Activity – Nothing outside the stretch is wanted. Repeat exactly the lines of the listing below from the one that contains "goods or services" through the one that contains "under this chapter", both ends included.

Material for the task –
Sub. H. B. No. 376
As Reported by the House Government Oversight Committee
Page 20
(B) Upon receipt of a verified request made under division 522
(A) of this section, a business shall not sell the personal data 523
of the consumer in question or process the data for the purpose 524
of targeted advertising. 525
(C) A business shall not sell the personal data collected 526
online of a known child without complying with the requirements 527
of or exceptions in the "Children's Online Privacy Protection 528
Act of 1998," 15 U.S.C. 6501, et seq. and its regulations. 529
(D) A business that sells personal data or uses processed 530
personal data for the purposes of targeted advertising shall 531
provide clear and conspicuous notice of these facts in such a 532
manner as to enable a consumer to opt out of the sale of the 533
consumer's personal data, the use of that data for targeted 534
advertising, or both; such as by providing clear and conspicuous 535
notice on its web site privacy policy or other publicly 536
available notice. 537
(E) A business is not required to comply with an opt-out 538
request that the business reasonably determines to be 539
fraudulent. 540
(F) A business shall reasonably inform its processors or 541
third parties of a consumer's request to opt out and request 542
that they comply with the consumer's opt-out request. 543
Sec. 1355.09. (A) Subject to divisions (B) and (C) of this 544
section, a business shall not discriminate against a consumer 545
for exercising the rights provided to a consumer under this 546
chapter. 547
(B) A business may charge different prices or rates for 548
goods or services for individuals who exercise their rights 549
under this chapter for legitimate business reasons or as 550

...

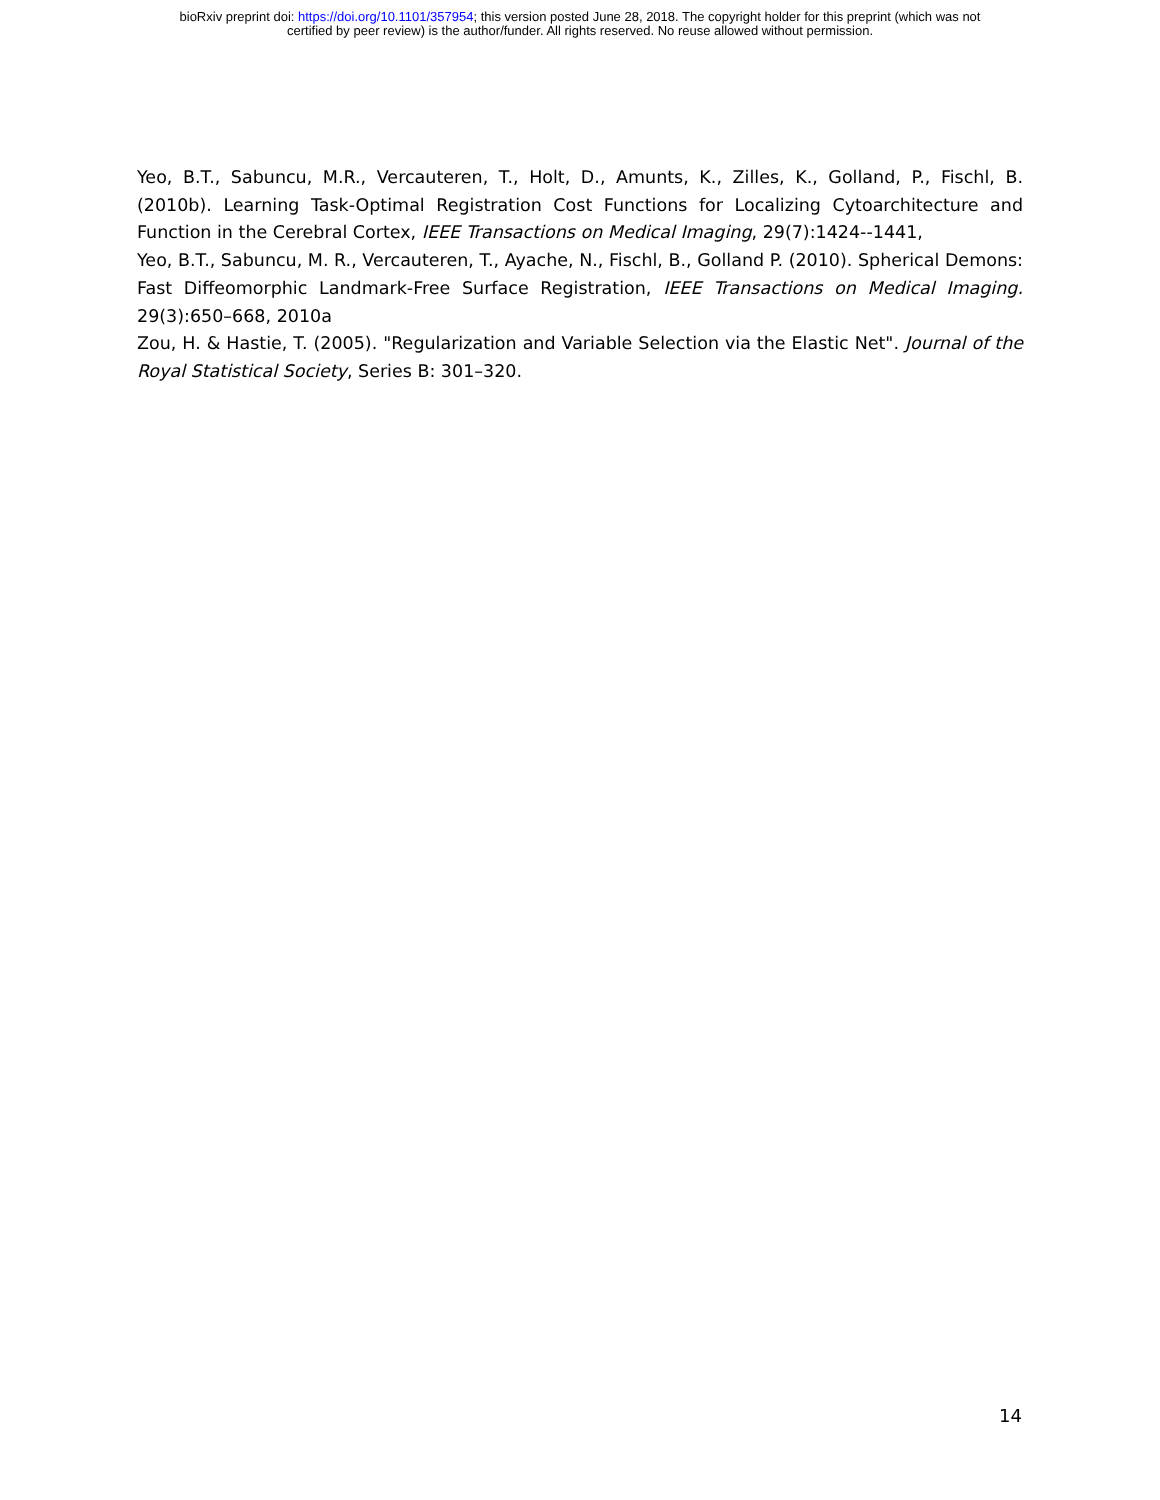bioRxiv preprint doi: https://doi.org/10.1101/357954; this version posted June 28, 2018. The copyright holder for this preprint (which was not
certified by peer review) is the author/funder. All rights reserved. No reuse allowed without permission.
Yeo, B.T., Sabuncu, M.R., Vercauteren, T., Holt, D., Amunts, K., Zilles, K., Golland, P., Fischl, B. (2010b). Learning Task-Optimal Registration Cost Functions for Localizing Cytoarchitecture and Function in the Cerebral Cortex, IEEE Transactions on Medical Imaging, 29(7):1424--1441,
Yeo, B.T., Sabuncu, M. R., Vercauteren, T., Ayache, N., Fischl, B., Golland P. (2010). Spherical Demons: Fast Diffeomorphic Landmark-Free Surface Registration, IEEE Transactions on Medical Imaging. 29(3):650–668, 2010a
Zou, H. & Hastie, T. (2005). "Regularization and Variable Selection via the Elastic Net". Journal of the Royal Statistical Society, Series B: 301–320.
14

Written solution –
goods or services for individuals who exercise their rights 549
under this chapter for legitimate business reasons or as 550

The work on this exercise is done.